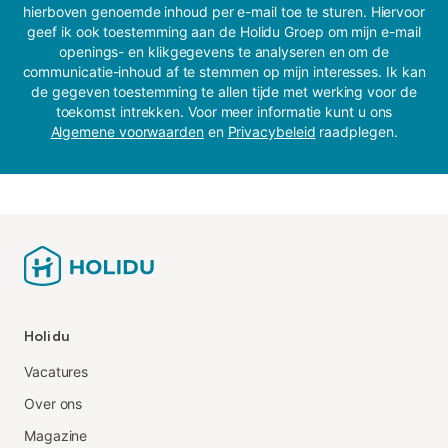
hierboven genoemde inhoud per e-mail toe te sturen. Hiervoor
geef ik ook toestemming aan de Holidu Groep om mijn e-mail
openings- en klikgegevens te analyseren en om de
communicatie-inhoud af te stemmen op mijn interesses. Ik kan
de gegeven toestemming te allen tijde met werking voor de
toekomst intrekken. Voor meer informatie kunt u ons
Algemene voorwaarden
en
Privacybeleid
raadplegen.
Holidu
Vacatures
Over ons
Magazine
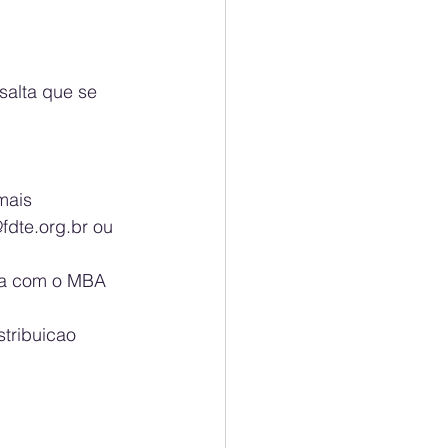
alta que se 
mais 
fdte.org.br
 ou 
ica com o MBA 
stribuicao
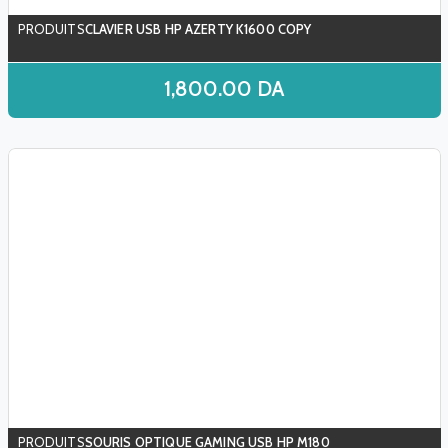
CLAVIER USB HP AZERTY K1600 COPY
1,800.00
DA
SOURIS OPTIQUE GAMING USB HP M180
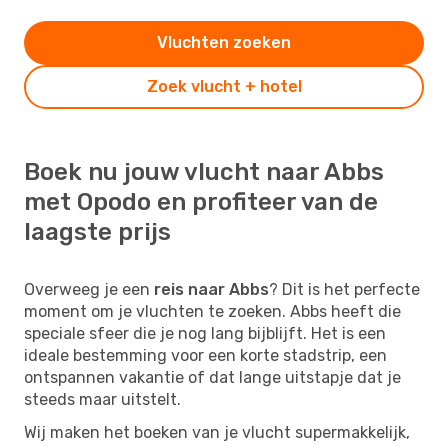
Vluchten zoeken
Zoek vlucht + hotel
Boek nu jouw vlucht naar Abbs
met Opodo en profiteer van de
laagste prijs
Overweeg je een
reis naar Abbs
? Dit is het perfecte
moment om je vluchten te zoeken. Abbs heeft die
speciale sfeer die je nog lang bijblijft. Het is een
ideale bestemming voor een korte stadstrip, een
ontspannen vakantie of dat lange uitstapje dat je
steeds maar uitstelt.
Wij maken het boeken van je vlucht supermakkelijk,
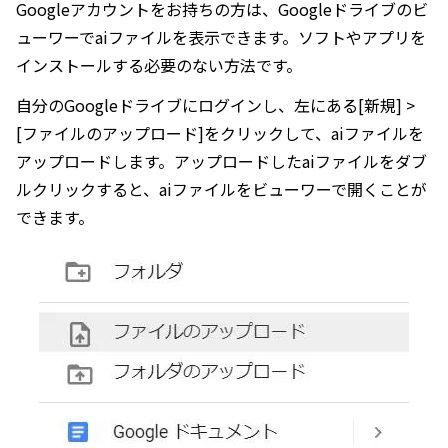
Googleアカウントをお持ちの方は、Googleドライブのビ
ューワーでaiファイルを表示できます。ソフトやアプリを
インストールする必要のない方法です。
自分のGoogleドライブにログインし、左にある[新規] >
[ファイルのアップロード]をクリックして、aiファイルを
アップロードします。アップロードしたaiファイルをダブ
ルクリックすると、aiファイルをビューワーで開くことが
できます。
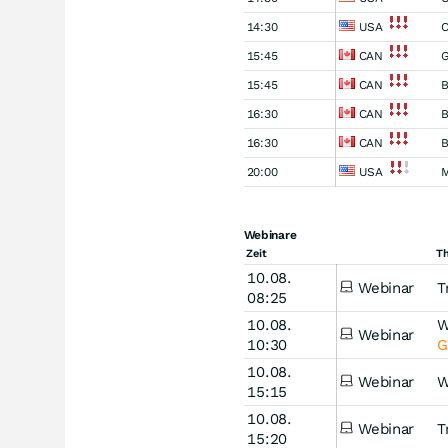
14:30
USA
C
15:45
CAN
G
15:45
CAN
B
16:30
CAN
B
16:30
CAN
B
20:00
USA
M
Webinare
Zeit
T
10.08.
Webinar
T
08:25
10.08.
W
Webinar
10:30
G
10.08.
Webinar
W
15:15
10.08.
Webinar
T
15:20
____
● Instruction: Using the listing above, copy exactly the lines from the one that contains "Privacybeleid" through its last line, both included, but not the pictures.

● Task output:
Privacybeleid
raadplegen.
Holidu
Vacatures
Over ons
Magazine
alta que se 
mais 
fdte.org.br
 ou 
ica com o MBA 
stribuicao
CLAVIER USB HP AZERTY K1600 COPY
1,800.00
DA
SOURIS OPTIQUE GAMING USB HP M180
Vluchten zoeken
Zoek vlucht + hotel
Boek nu jouw vlucht naar Abbs
met Opodo en profiteer van de
laagste prijs
Overweeg je een
reis naar Abbs
? Dit is het perfecte
moment om je vluchten te zoeken. Abbs heeft die
speciale sfeer die je nog lang bijblijft. Het is een
ideale bestemming voor een korte stadstrip, een
ontspannen vakantie of dat lange uitstapje dat je
steeds maar uitstelt.
Wij maken het boeken van je vlucht supermakkelijk,
Googleアカウントをお持ちの方は、Googleドライブのビ
ューワーでaiファイルを表示できます。ソフトやアプリを
インストールする必要のない方法です。
自分のGoogleドライブにログインし、左にある[新規] >
[ファイルのアップロード]をクリックして、aiファイルを
アップロードします。アップロードしたaiファイルをダブ
ルクリックすると、aiファイルをビューワーで開くことが
できます。
14:30
USA
C
15:45
CAN
G
15:45
CAN
B
16:30
CAN
B
16:30
CAN
B
20:00
USA
M
Webinare
Zeit
T
10.08.
Webinar
T
08:25
10.08.
W
Webinar
10:30
G
10.08.
Webinar
W
15:15
10.08.
Webinar
T
15:20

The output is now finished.